Exercise brief:
Please switch "series" to "data set" in everything from the line containing "Which series has the widest spread of values?" down to the line containing "09-12: median 25.0, box", both included, and change nothing else. Give only those lines back, without the pictures.

The data:

####

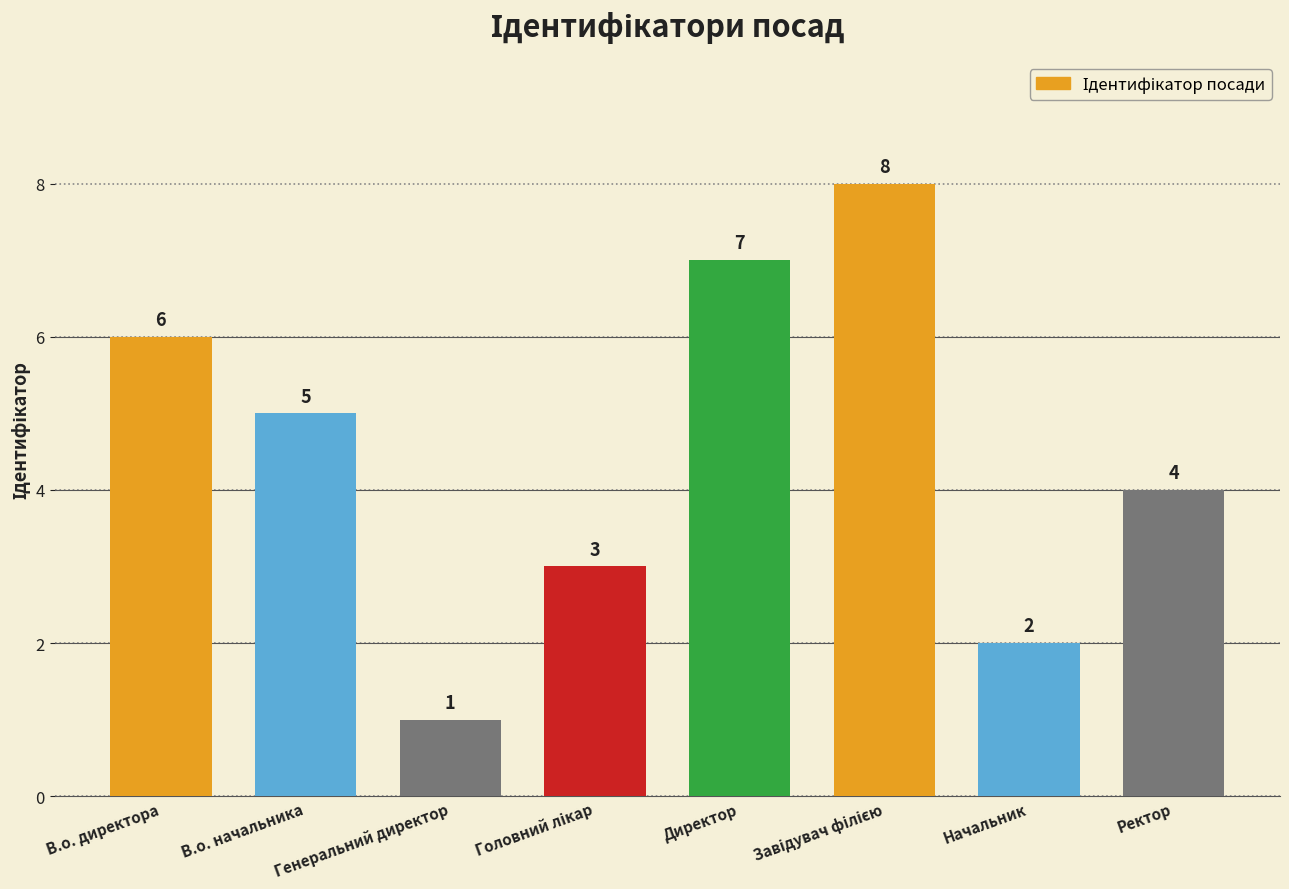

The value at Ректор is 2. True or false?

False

####

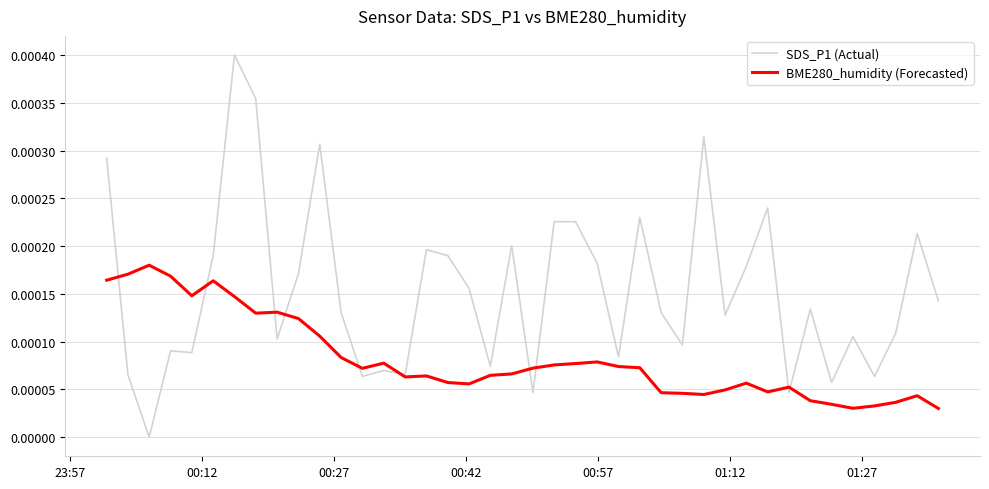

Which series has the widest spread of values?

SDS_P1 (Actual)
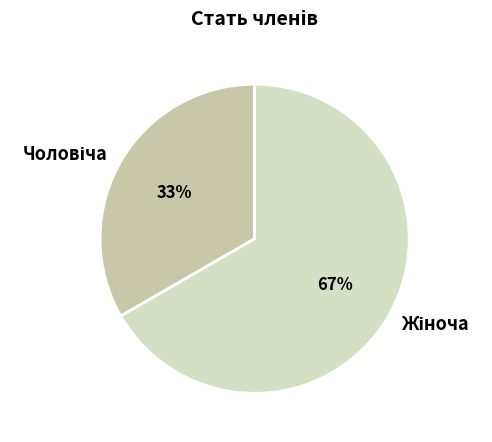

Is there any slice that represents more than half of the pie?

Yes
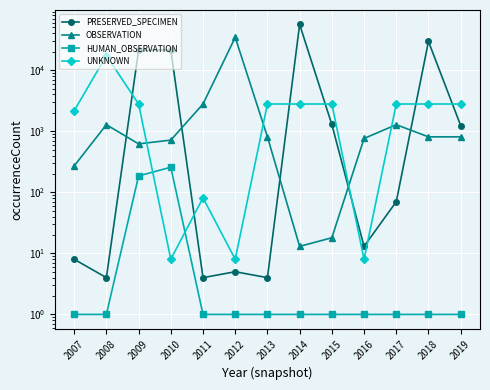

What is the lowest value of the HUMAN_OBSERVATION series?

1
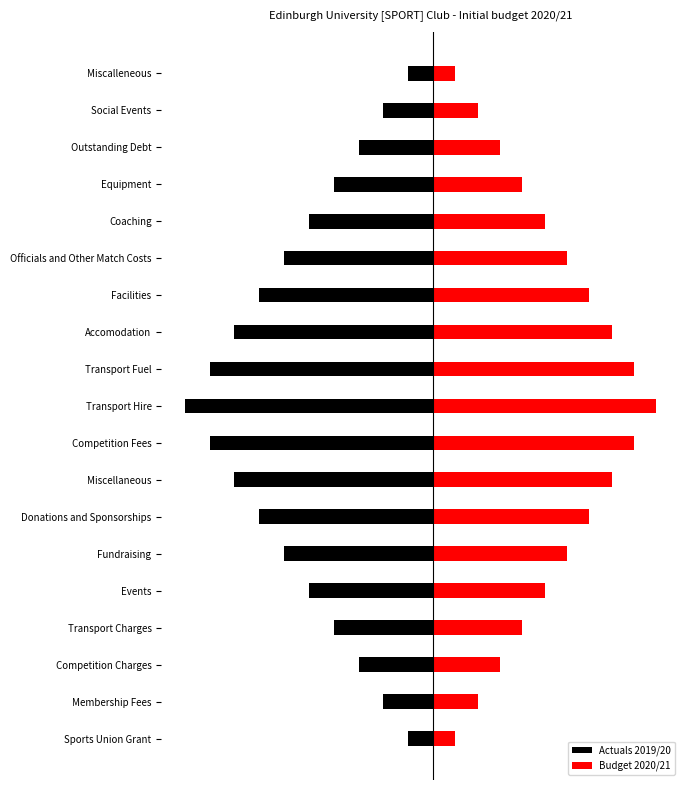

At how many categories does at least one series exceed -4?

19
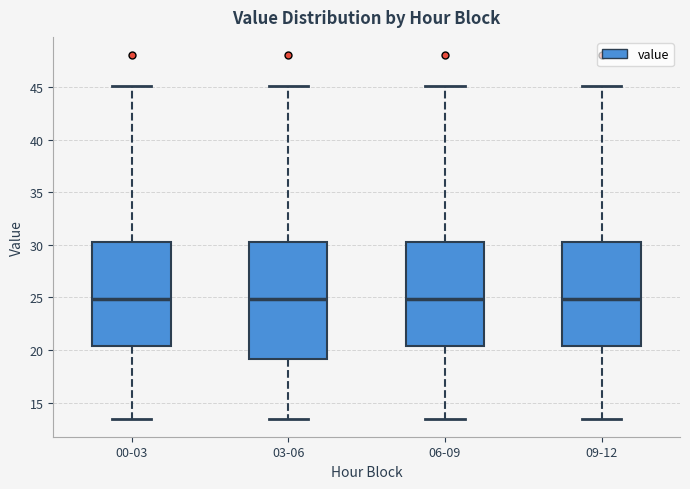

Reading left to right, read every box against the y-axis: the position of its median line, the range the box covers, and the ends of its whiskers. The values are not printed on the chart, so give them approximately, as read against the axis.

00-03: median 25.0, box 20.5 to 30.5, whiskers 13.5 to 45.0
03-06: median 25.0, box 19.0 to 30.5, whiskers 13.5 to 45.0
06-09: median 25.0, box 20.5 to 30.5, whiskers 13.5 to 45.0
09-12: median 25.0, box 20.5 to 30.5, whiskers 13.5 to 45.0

####

Output for this exercise:
Which data set has the widest spread of values?

SDS_P1 (Actual)

Is there any slice that represents more than half of the pie?

Yes

What is the lowest value of the HUMAN_OBSERVATION data set?

1

At how many categories does at least one data set exceed -4?

19

Reading left to right, read every box against the y-axis: the position of its median line, the range the box covers, and the ends of its whiskers. The values are not printed on the chart, so give them approximately, as read against the axis.

00-03: median 25.0, box 20.5 to 30.5, whiskers 13.5 to 45.0
03-06: median 25.0, box 19.0 to 30.5, whiskers 13.5 to 45.0
06-09: median 25.0, box 20.5 to 30.5, whiskers 13.5 to 45.0
09-12: median 25.0, box 20.5 to 30.5, whiskers 13.5 to 45.0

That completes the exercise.